**PROBLEM:** Every line with the string "cultivation" in it belongs in your answer, so copy them all from the data.

SOURCE DATA section start

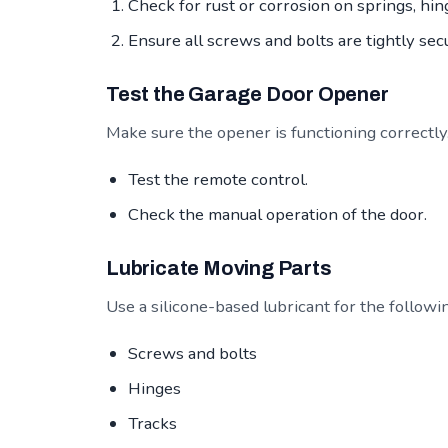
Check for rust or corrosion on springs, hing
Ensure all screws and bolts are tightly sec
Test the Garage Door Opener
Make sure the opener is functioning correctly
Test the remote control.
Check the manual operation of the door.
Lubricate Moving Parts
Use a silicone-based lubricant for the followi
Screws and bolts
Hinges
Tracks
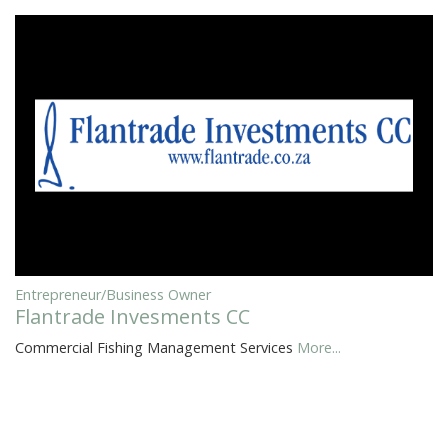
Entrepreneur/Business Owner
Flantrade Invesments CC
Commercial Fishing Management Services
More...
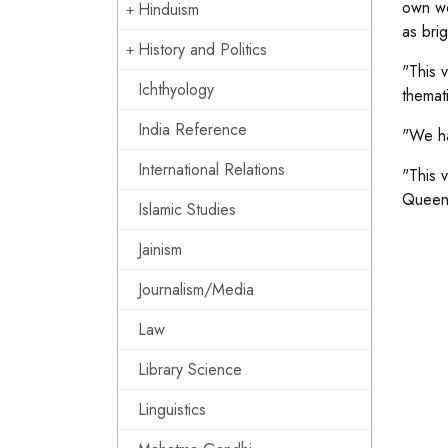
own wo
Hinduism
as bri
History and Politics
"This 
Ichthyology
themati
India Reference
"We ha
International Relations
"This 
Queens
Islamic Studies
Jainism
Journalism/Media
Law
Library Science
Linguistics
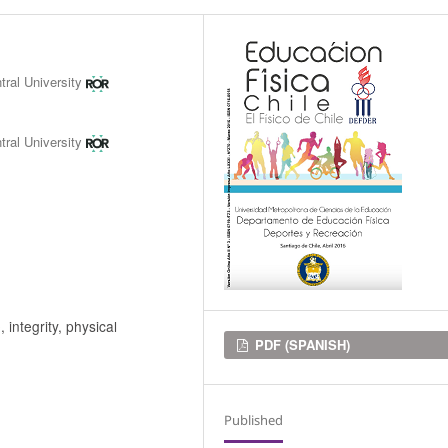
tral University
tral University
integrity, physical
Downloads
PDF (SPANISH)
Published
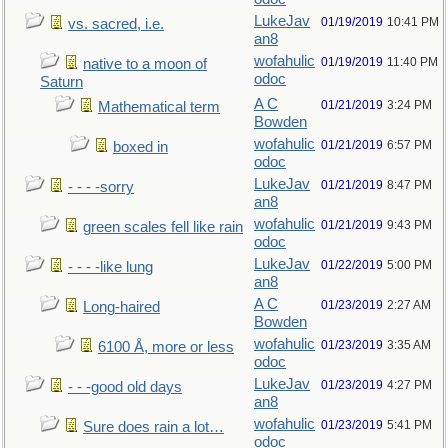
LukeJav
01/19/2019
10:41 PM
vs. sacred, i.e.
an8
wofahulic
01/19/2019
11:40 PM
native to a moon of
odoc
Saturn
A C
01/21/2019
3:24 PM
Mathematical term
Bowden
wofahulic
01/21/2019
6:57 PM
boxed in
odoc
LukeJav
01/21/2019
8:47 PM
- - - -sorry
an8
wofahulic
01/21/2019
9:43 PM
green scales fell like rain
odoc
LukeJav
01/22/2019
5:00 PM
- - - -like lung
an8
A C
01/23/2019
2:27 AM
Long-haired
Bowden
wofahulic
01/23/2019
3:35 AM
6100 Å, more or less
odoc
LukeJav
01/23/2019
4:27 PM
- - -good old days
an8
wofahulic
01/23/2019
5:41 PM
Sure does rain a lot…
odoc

SOURCE DATA section end
SOURCE DATA section start

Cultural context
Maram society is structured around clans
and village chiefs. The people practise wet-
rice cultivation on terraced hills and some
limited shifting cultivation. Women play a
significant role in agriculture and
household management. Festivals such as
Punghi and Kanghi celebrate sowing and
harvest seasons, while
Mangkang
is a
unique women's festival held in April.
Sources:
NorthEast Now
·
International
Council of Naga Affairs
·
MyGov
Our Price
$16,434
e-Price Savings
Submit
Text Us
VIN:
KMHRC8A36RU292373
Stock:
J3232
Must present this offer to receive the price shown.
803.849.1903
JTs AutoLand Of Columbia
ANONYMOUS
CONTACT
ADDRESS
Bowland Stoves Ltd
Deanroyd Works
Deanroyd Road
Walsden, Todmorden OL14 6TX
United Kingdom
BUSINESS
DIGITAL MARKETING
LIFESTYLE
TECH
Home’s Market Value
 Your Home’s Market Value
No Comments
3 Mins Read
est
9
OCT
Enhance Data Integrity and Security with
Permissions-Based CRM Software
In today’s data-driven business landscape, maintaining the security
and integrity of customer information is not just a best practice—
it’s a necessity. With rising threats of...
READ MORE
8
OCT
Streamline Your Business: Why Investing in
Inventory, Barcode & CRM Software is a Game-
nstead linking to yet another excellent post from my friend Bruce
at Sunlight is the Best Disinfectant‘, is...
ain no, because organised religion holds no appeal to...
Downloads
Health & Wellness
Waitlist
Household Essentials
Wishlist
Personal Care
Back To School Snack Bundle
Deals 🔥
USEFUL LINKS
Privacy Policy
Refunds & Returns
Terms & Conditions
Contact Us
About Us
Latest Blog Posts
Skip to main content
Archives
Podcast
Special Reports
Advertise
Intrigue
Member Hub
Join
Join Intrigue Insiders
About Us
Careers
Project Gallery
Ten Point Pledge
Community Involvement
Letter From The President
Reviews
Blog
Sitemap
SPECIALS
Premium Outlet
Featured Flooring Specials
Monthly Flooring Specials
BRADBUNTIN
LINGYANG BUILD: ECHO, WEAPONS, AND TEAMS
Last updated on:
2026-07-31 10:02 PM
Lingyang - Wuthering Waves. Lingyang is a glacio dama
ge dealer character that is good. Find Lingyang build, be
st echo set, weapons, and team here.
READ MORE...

SOURCE DATA section end
SOURCE DATA section start

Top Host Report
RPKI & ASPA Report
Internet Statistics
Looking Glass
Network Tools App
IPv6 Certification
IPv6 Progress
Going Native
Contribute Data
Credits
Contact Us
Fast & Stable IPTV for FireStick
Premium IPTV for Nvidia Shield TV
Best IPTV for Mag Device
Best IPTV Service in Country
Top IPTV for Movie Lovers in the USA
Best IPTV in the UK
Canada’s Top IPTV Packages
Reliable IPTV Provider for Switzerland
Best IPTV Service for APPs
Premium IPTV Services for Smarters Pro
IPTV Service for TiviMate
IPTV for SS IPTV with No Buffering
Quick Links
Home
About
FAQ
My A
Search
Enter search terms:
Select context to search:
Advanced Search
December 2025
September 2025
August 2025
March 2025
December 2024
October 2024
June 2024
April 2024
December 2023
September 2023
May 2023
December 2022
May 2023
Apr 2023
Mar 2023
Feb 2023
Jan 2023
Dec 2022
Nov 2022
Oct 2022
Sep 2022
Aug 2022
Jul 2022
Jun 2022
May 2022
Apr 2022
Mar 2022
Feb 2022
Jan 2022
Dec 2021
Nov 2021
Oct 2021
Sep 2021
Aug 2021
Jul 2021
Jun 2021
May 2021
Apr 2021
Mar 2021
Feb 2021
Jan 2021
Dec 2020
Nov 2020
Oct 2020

SOURCE DATA section end

**EXERCISE OUTPUT:**
rice cultivation on terraced hills and some
limited shifting cultivation. Women play a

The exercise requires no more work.